The projects they want to make safer includes Linux, curl, sudo, among others.
Just found it and I think this will be interesting for this community.
I’m in my 40s, and finally decided to give C/C++ a serious go and try to learn them at a competent level after decades of putting it off, and now everybody wants to move to Rust.
Actually this is probably a good time for you to get into Rust, since everyone is still at the starting point (ish), and you, unlike others, don’t have decades of C/C++ habits ingrained in you. So if you’re starting off fresh, Rust is not a bad language to dip your toes into. :)
I’m at the level of finally understanding pointers, templates, and operator/function overloads and using them pretty effortlessly now. I looked at some Rust code.

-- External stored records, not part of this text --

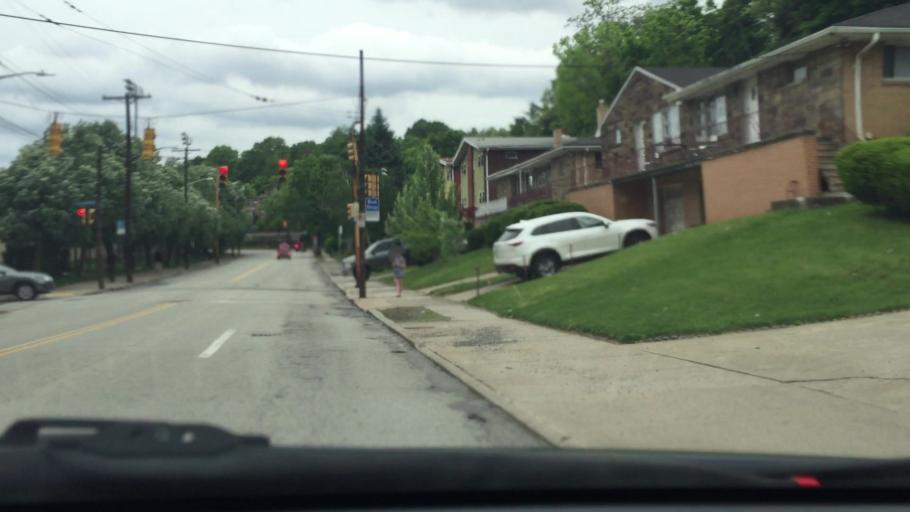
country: US
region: Pennsylvania
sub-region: Allegheny County
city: Bloomfield
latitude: 40.4425
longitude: -79.9373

I’m not sure I have the brain plasticity to take that on at my age now without massive struggling.
That was me with PHP a decade ago. I was moving towards it as everyone was moving to JavaScript.
And honestly I’m gaining an appreciation for it all.
A few too many superlatives in their pitches for my taste. Not a bad idea overall, though the bias in favor of Rust is strong. Did it really become the go-to (heh) memory safe programming language for performance ?
Another project that does a very similar thing is around for a couple of years already, https://uutils.github.io/coreutils/
What is this? Looks like a website filled with info about projects unrelated to it and gathering donations for unknown purpose.
Sounds awesome to me. And I like that they have such narrow (achievable) goals.
Sounds good. Hopefully they also find some way to dynamically link libraries, to make the binary size and memory footprint smaller, compared to common rust programs.